UBS prognostiziert für das erste Quartal 2026 einen weiteren Preisanstieg von 30 % bei DDR-Speicher und 20 % bei NAND-Speicher. Dies entspricht einem kumulierten Zuwachs von 75 % bzw. 44 % gegenüber dem vierten Quartal 2025. WSTS rechnet für 2026 mit einem weltweiten Umsatzwachstum von 26,3 % auf 975 Milliarden US-Dollar (nahezu 1 Billion US-Dollar), wobei Speicherchips und Logik-ICs die Haupttreiber sind (Wachstum über 30 %).
Anhaltende Engpässe werden die Endproduktpreise weiter in die Höhe treiben. Branchenkenner prognostizieren für PCs mit Intel Panther Lake/AMD Gorgon Point im Jahr 2026 Preiserhöhungen von 15–20 % (bei Mittelklasse- und Einsteigermodellen stärker), was Verbraucher vor ein Dilemma stellt: Ältere Modelle bieten ein schlechtes Preis-Leistungs-Verhältnis, während neue Tausende mehr kosten.

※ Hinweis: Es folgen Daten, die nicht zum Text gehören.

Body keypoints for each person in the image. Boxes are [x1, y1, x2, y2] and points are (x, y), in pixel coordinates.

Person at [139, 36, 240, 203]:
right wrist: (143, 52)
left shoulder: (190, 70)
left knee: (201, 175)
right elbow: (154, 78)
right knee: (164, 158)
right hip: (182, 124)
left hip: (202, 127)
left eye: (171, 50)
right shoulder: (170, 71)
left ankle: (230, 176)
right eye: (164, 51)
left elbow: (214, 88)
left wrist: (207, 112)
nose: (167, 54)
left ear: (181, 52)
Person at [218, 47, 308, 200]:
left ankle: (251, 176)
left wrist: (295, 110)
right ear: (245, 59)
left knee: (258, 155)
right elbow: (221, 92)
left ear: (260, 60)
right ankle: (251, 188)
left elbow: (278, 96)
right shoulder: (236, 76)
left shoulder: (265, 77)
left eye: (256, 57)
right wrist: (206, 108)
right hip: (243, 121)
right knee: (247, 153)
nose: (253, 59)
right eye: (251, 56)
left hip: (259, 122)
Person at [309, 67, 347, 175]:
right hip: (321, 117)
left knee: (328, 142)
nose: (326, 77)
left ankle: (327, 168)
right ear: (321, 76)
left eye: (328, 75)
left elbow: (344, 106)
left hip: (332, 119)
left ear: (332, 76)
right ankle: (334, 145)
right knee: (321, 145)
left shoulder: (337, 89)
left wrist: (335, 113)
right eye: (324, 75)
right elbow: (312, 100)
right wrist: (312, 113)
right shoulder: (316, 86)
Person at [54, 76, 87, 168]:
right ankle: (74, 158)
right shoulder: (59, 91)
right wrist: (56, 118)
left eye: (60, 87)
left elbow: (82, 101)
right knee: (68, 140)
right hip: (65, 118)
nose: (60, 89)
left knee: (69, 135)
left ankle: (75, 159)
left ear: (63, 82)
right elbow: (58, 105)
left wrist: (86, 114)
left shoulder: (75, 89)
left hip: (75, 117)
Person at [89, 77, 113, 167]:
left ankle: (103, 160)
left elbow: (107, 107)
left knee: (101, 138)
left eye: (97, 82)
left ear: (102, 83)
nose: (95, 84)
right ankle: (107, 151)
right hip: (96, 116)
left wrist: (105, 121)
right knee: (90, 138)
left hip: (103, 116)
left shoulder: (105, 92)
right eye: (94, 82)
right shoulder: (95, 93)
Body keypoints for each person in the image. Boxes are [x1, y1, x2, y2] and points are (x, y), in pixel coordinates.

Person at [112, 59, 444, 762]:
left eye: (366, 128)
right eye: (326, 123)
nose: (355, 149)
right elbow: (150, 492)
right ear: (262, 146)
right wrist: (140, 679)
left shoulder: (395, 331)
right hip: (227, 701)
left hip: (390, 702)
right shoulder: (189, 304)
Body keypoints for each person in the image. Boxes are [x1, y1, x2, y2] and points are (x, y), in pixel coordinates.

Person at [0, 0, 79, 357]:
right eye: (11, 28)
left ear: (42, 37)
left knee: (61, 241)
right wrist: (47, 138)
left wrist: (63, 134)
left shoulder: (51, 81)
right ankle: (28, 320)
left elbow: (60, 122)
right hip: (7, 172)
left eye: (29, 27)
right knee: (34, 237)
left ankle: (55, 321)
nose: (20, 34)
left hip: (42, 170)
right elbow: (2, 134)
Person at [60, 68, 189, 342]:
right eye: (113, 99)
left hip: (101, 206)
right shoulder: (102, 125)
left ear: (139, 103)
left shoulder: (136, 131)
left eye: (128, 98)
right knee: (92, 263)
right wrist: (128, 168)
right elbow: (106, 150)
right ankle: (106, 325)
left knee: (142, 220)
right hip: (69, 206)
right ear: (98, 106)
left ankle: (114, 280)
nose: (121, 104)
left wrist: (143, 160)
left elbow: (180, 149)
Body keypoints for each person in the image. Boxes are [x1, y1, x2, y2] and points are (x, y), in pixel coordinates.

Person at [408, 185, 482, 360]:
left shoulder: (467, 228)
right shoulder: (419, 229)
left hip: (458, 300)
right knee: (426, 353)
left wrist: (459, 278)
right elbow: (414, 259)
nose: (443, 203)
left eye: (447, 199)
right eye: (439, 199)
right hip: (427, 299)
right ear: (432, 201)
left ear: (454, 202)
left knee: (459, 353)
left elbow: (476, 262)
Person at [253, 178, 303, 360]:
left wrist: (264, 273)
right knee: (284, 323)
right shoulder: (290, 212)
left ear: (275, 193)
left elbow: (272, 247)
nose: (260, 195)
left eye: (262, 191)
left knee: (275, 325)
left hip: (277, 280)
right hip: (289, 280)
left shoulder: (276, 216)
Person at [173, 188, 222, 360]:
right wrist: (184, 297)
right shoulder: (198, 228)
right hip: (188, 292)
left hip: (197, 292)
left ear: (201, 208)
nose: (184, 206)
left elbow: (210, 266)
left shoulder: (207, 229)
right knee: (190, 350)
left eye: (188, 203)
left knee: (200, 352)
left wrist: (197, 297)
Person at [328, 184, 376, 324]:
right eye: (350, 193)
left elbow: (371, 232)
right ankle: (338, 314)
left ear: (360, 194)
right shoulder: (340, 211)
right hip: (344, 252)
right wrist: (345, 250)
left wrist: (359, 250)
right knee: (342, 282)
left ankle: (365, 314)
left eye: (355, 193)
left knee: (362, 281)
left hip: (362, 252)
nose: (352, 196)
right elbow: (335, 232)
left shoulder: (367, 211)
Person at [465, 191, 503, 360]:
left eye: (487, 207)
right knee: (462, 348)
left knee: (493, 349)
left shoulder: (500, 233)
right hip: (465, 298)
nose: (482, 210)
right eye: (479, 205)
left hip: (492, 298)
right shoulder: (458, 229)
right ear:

Die größte Herausforderung ist die Vorlaufzeit von 18 bis 24 Monaten für den Ausbau der Halbleiterkapazitäten, wobei 2025 nur begrenzte neue Kapazitäten zur Verfügung stehen werden. Gleichzeitig sollen die Auslieferungen von KI-Servern jährlich um 40 % (2025–2027) wachsen und weiterhin High-End-Speicher binden. Für Verbraucher und Unternehmen ist die Ära günstiger RAM/SSDs vorbei, da der KI-getriebene Speicher-Superzyklus die Branche grundlegend verändert.